──────── Available data ────────

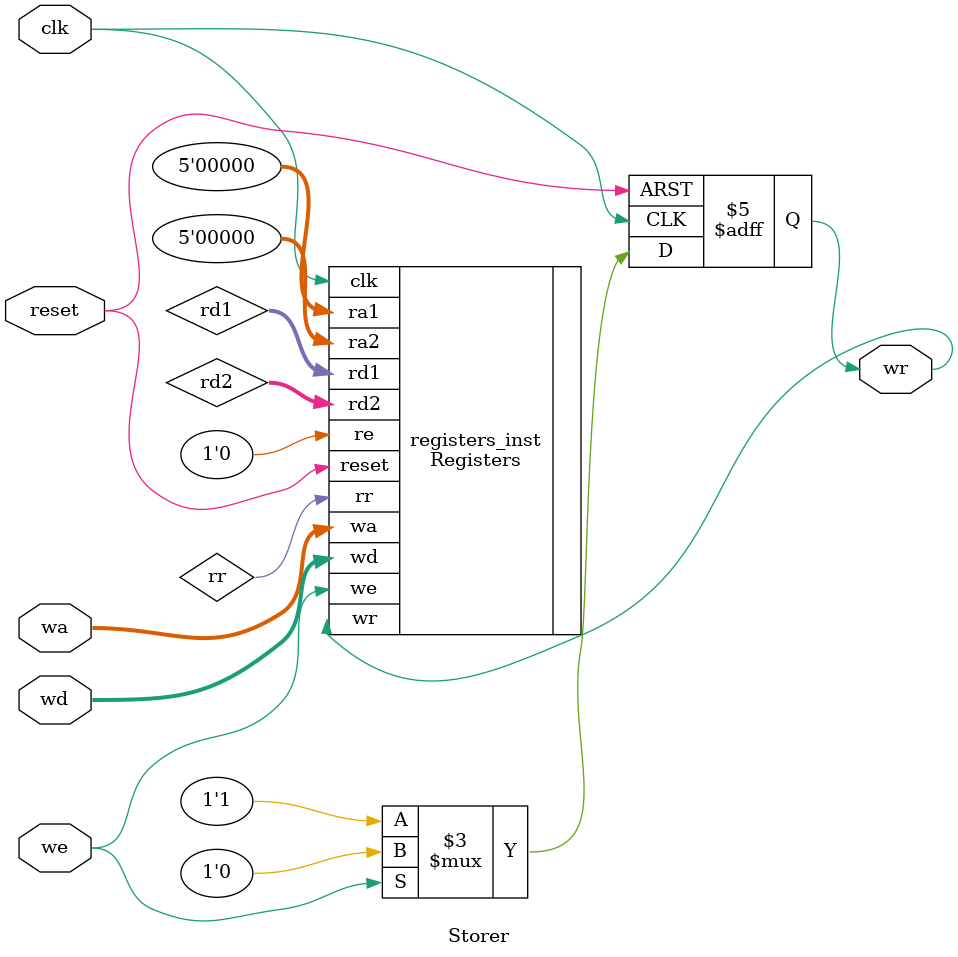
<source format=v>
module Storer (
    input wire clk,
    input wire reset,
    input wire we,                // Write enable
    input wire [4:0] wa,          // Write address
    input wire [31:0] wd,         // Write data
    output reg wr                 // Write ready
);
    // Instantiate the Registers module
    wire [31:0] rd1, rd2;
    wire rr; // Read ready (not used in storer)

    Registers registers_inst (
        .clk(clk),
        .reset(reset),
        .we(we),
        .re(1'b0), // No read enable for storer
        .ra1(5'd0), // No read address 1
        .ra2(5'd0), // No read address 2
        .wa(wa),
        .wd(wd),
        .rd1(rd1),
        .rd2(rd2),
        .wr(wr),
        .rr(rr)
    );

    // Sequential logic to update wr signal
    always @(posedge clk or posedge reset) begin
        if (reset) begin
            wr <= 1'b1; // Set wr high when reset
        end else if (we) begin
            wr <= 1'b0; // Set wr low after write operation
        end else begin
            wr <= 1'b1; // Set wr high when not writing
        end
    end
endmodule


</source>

────────

What you will do: Among the lines of the preceding data, which ones hold the word "enable"? List them.

Answer space:
    input wire we,                // Write enable
        .re(1'b0), // No read enable for storer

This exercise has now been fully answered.